2002 ile karşılaştırıldığı zaman hem fiziki alt yapıda hem beşeri alt yapıda ve bunun karşılığı olarak ülkeye gelen yabancı turist sayılarında olağanüstü artışlar olduğunu belirten Avcı, "Afyonkarahisar'da da var. Ama özellikle kıyı turizminde bu 13-14 yıl içerisinde çok büyük gelişmeler oldu." diye konuştu.
Türkiye'nin kendini dış pazarlarda turizm olarak daha çok kıyı turizmine vurgu yapan deniz, kum, güneş üzerinden tanıttığını dile getiren Avcı, şöyle devam etti:
"O günün şartlarında bu anlaşılabilirdi. Çünkü o günün şartlarında her ülke sahip olduğu herhangi bir özelliği, herhangi bir değeri öne çıkararak kendini tanıtıyordu. Türkiye de deniz, kum, güneş üzerinden, kıyıların avantajını turizm sektöründe değerlendirmek için böyle bir tanıtım stratejisini benimsemişti. Fakat zaman içerisinde başka ülkeler gibi Türkiye de tanıtım stratejisini değiştirdi. Biz son 3 yıldır tanıtım stratejimizi tek bir turizm ürünü üzerinden, deniz, kum, güneş üzerinden değil, ülkemizin sahip olduğu bütün diğer turizm ürünlerini kapsayacak şekilde dünya kamuoyunun dikkatine sunmaya başladık. Katıldığımız bütün uluslararası fuarlarda artık ürün çeşitliliğimizle boy gösteriyoruz."

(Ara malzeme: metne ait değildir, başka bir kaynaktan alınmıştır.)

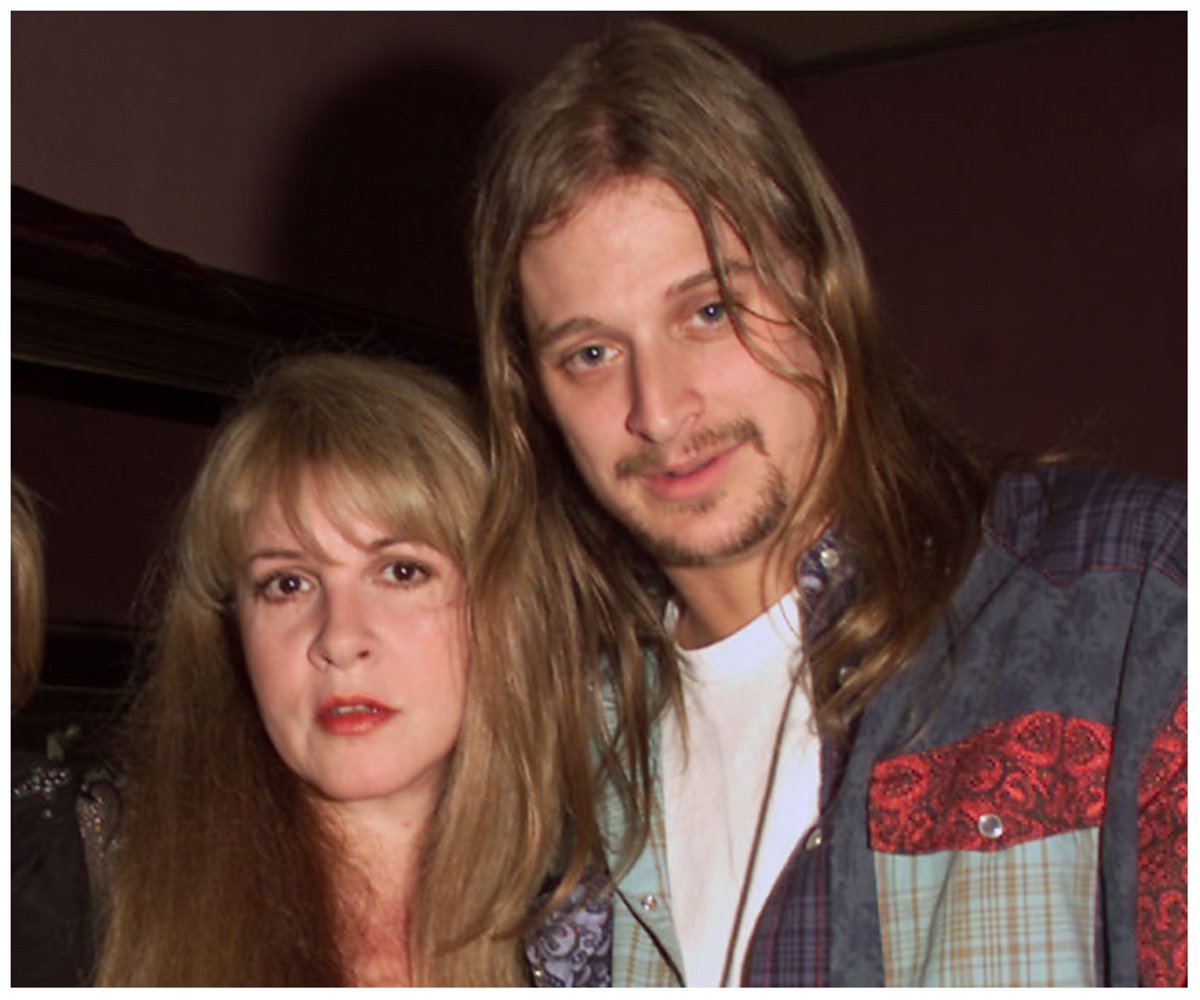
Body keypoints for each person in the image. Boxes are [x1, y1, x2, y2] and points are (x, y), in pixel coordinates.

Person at [470, 19, 1186, 988]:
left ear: (824, 282)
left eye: (710, 309)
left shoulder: (1134, 602)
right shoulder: (545, 755)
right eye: (590, 352)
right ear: (535, 393)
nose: (657, 407)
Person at [78, 352, 605, 986]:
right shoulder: (84, 877)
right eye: (288, 583)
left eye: (402, 571)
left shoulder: (603, 914)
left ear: (505, 605)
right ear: (231, 628)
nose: (340, 638)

"Her ürünün bir alıcısı var"
Avcı, bu yıl 112 uluslararası fuara katılım sağlanacağına işaret ederek, "Buralarda da illerimizin sahip olduğu bu deniz, kum dışındaki özelliklerini bilhassa gündeme getiriyoruz." ifadelerini kullandı.
"Bu ürün çeşitliliği aynı zamanda önümüzdeki dönemler için pazar çeşitliliği anlamına da geliyor" diyen Avcı, şunları kaydetti:
"Çünkü her ürünün bir alıcısı var. Türkiye yıllarca deniz, kum, güneş diye Ruslara, Almanlara, İngilizlere pazarladı. Ama biliyoruz ki başka milletlerin farklı tercihleri olabiliyor. Japonların, Çinlilerin, Hintlilerin, İranlıların, Arapların, Kuzey Afrikalıların, farklı farklı tercihleri olabiliyor. Türkiye'nin çok şükür bütün bu farklı tercihlerin her birine cevap verebilecek bir zenginliği var. O bakımdan önümüzdeki yıllar bugünden çok daha iyi olacak.